Example 2. The cost of poor teamwork. In a poorly run office, no one is sure who is doing what, members do not communicate, two people duplicate the same task while another is forgotten, and a deadline is missed. Morale falls and the manager has to step in, illustrating the features and consequences of poor teamwork.
Try this
Q1. Name two characteristics of an effective team. [2 marks]
- Cue. Any two of: clear shared goals; good communication; a mix of skills with clear roles; trust and mutual support; co-operation; strong leadership.
Q2. Describe two benefits of effective teamwork to an organisation. [4 marks]
- Cue. Higher productivity (shared tasks); better decisions (pooled ideas/skills); flexibility and cover for absences; faster problem-solving and innovation; higher morale that cuts absence and turnover (any two, developed).
Exam-style practice questions
Practice questions written in the style of SQA exam questions on this dot point, with worked answer explainers. The year tag is the paper they imitate, not the source.
SQA Higher style5 marksDescribe the characteristics of an effective team.Show worked answer →
Worth 5 marks. Describe distinct characteristics, one mark each.
Clear shared goals (1 mark). Every member understands and is committed to the same objectives, so the team pulls in one direction.
Good communication (1 mark). Members share information openly, listen to each other and keep one another informed.
A mix of skills and clear roles (1 mark). The team has the range of skills it needs, and each member knows their role and responsibilities.

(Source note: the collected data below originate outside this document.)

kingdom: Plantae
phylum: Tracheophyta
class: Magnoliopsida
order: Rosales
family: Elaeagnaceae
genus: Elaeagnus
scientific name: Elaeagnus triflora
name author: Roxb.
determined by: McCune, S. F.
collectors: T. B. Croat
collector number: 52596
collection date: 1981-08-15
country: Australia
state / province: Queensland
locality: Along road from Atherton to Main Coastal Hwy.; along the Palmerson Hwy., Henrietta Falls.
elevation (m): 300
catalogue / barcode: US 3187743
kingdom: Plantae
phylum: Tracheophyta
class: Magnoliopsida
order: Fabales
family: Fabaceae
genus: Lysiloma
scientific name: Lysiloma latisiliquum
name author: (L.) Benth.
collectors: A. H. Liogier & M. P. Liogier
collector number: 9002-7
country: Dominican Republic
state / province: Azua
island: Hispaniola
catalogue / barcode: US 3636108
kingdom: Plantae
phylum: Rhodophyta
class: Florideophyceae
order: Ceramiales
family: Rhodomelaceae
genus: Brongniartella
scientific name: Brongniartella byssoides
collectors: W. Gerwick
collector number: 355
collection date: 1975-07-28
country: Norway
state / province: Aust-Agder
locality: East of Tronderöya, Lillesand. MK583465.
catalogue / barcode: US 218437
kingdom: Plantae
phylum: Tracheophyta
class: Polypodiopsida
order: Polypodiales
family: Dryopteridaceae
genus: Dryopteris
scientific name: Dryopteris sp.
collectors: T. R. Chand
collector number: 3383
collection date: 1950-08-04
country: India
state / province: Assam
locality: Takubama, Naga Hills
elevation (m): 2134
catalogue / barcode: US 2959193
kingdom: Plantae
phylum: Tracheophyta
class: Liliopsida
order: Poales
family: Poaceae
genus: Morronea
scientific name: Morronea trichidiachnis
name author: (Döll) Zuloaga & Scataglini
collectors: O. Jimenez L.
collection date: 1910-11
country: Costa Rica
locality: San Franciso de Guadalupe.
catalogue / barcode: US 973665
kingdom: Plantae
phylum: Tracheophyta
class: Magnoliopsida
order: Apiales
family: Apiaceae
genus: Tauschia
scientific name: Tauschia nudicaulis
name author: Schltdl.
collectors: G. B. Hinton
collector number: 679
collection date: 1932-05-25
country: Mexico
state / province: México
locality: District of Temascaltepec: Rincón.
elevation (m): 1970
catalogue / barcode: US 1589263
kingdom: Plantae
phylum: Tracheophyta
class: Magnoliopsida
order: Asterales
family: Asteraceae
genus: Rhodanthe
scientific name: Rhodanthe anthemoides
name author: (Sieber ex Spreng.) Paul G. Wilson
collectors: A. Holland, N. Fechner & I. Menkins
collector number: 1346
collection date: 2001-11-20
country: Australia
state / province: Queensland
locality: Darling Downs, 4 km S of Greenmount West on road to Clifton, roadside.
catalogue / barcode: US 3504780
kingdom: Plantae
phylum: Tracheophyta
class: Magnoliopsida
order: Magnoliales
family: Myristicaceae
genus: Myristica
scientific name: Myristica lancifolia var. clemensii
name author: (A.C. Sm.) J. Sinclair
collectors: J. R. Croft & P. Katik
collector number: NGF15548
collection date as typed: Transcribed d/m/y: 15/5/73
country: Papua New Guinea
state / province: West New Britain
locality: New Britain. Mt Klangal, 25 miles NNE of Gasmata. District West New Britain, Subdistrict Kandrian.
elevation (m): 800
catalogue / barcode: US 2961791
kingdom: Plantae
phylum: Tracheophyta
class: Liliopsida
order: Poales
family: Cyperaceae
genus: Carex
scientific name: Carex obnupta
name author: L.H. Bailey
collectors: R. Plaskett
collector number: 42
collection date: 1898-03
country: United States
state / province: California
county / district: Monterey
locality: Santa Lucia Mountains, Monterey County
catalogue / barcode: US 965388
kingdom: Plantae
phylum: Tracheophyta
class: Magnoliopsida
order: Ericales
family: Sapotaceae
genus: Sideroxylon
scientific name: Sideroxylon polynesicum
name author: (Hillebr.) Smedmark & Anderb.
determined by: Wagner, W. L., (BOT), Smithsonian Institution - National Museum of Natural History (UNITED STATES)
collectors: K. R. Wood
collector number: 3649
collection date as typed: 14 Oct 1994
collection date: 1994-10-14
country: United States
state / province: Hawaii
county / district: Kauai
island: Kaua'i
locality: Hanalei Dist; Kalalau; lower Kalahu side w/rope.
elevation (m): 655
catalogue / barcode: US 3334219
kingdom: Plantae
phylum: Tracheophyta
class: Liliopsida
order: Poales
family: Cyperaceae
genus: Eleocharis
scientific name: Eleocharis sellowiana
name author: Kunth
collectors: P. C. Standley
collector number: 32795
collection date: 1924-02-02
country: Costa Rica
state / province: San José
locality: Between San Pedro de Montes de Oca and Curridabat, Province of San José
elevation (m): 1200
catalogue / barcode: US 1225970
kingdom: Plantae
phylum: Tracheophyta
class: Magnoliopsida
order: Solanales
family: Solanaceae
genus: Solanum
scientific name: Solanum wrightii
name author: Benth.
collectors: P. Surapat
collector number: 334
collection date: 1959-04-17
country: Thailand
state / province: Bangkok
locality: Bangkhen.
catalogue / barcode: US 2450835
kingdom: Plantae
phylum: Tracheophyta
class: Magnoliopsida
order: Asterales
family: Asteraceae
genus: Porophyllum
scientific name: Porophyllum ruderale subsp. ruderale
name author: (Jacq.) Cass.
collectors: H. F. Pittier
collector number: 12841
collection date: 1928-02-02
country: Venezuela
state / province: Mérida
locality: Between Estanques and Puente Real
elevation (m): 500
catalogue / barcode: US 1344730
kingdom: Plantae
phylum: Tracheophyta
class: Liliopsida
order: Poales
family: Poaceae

Trust and mutual support (1 mark). Members trust, respect and help one another, and cover for each other when needed.
Strong leadership and co-operation (1 mark). A good leader co-ordinates the team, resolves conflict, and members co-operate rather than compete.
SQA Higher style4 marksDescribe the benefits of effective teamwork to an organisation.Show worked answer →
Worth 4 marks. Describe benefits, one mark each.
Higher productivity and better decisions (about 1 mark). Tasks are shared and ideas pooled, so more is achieved and decisions draw on a wider range of views and skills.
Greater motivation (about 1 mark). Working in a supportive team raises morale, motivation and job satisfaction, which can reduce absence and turnover.
Flexibility and cover (about 1 mark). Members can cover for one another, so work continues when someone is absent.
Problem-solving and innovation (about 1 mark). Pooling different skills and ideas helps the team solve problems and come up with new ideas.